■ Extracted data
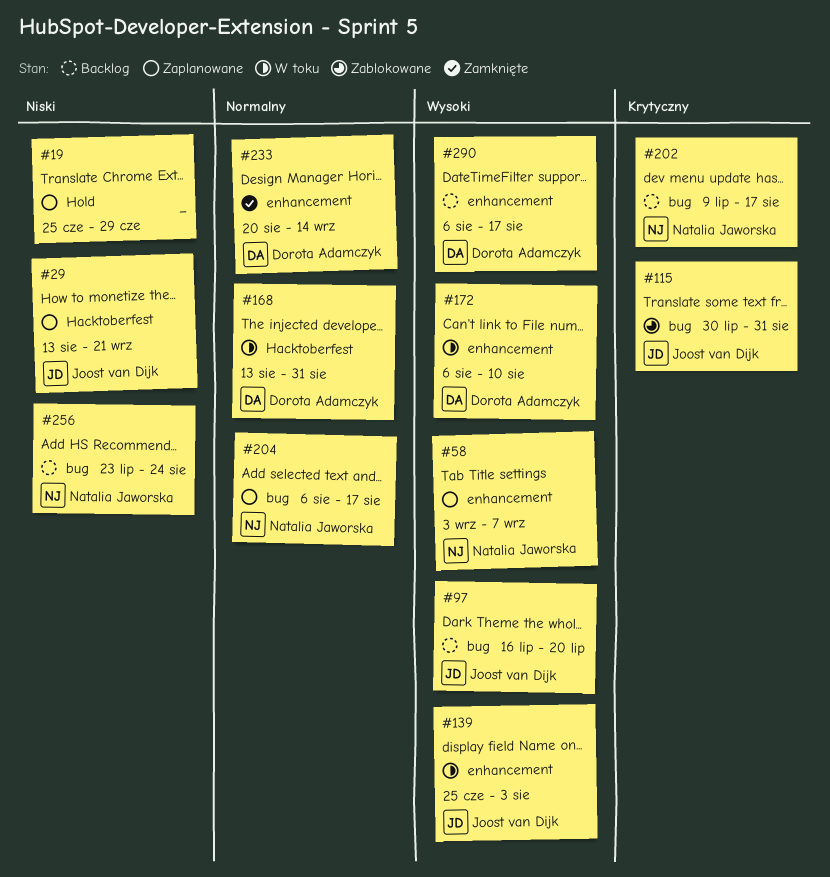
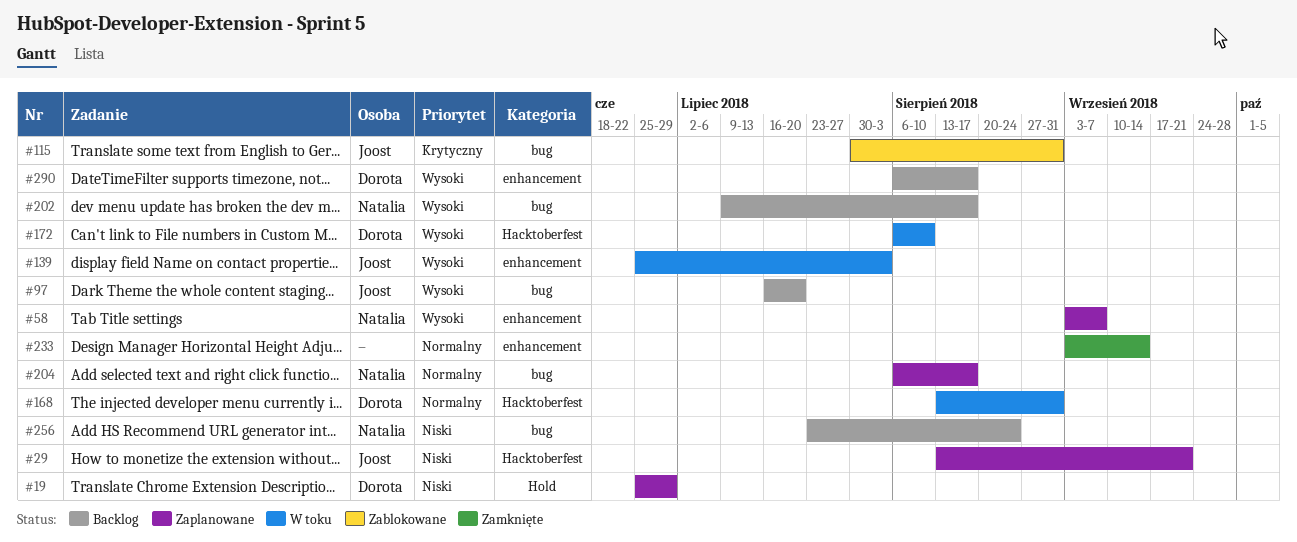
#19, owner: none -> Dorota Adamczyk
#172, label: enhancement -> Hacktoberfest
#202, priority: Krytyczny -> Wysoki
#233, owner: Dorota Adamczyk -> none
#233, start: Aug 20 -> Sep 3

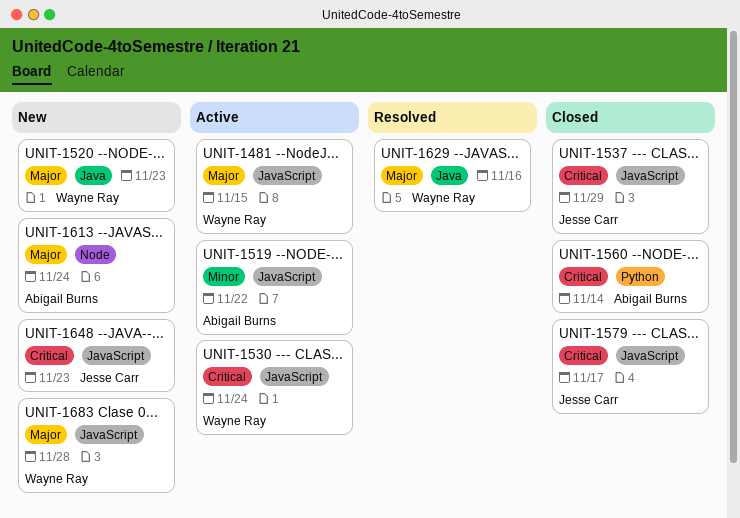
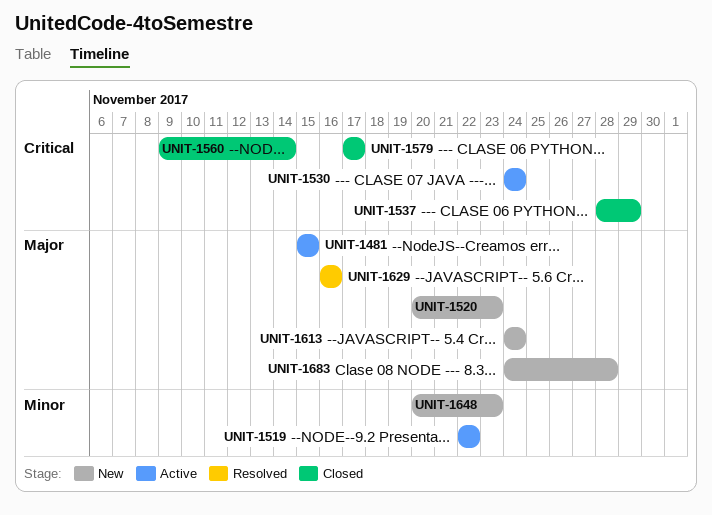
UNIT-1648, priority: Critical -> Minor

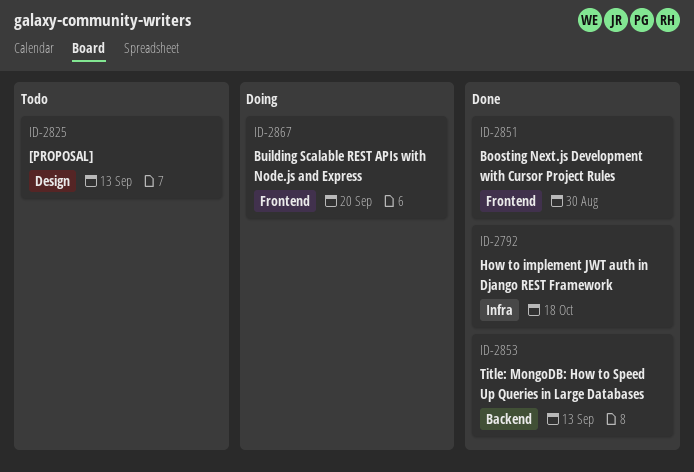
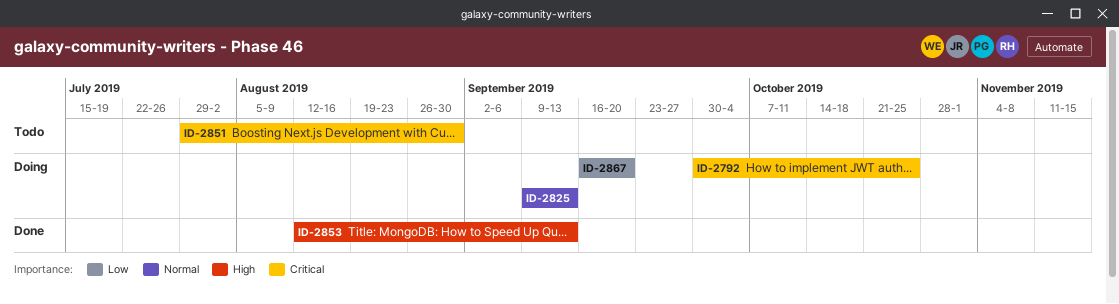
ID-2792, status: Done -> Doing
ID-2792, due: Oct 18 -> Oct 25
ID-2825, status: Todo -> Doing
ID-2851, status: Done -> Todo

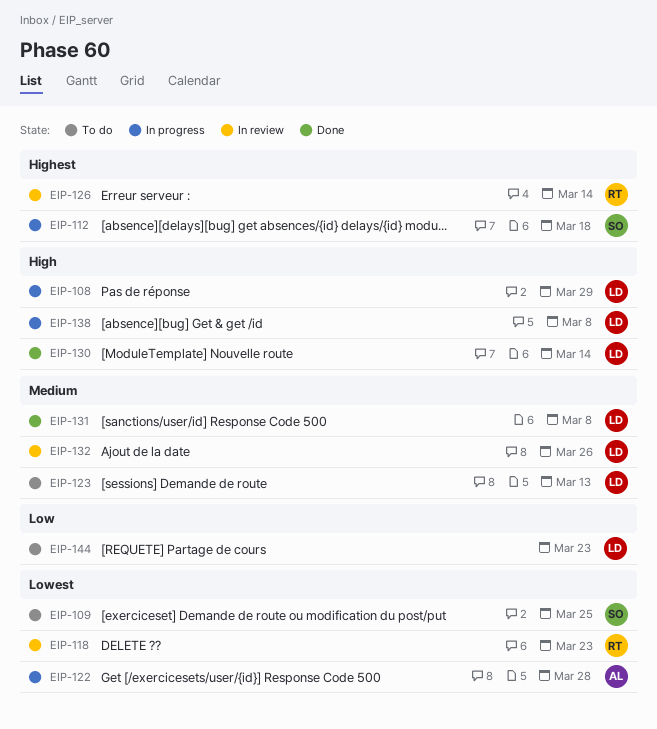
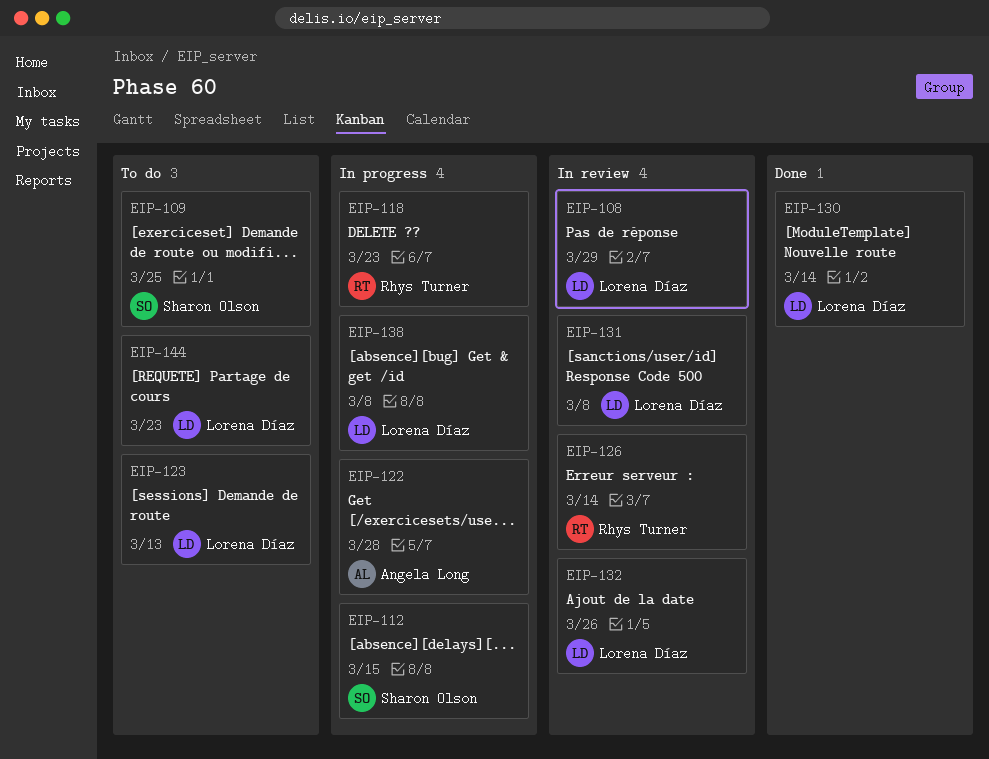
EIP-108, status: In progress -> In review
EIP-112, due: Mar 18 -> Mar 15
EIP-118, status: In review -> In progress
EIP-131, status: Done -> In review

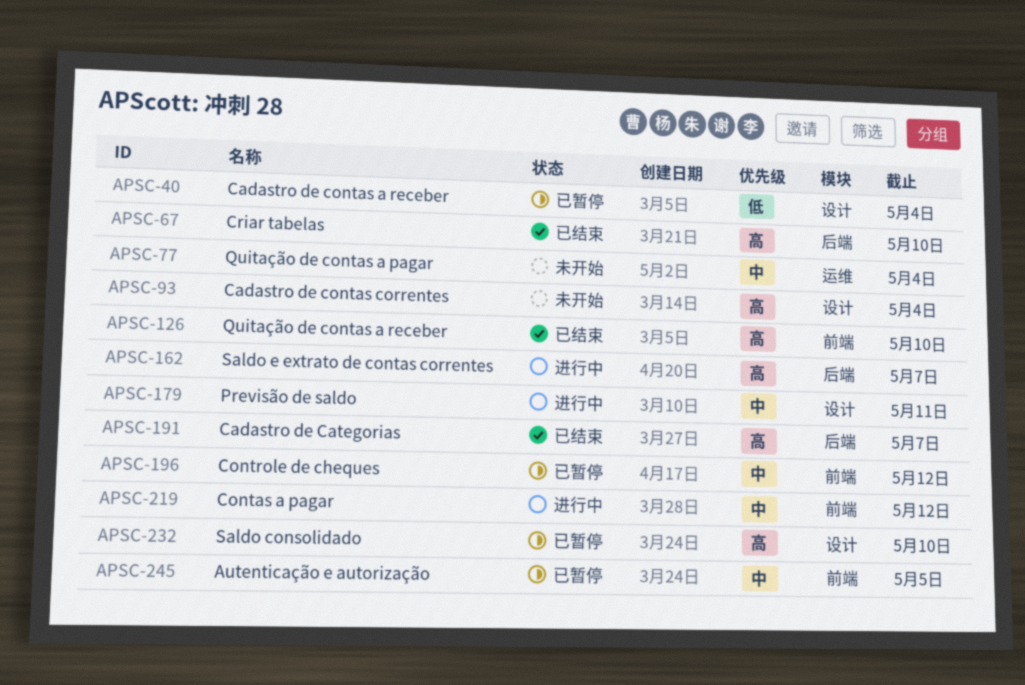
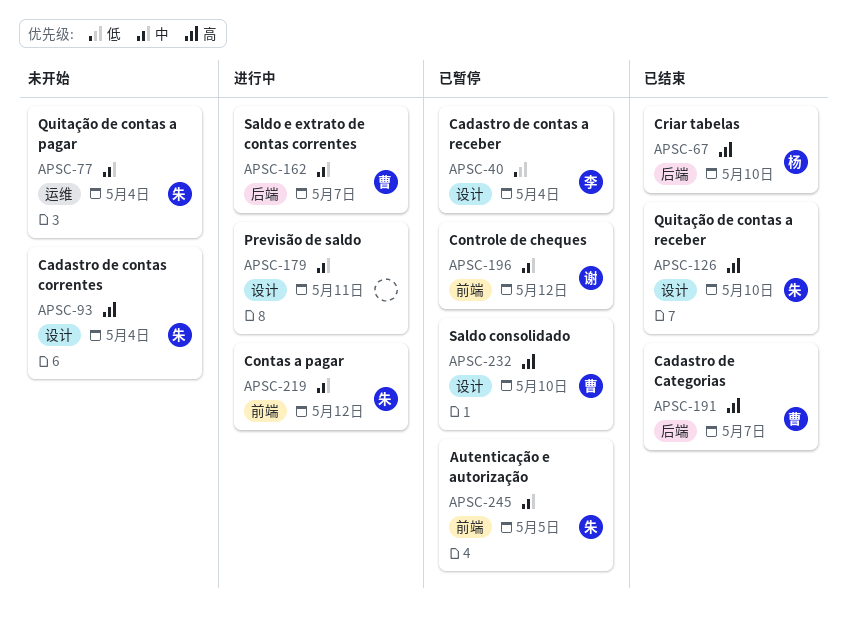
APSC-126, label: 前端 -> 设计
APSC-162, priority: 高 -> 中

■ Assignment
Restate exactly the lines that start at the "EIP-118, status: In review -> In progress" line and end with the last line of the material above, leaving out the pictures.

■ Answer box
EIP-118, status: In review -> In progress
EIP-131, status: Done -> In review

APSC-126, label: 前端 -> 设计
APSC-162, priority: 高 -> 中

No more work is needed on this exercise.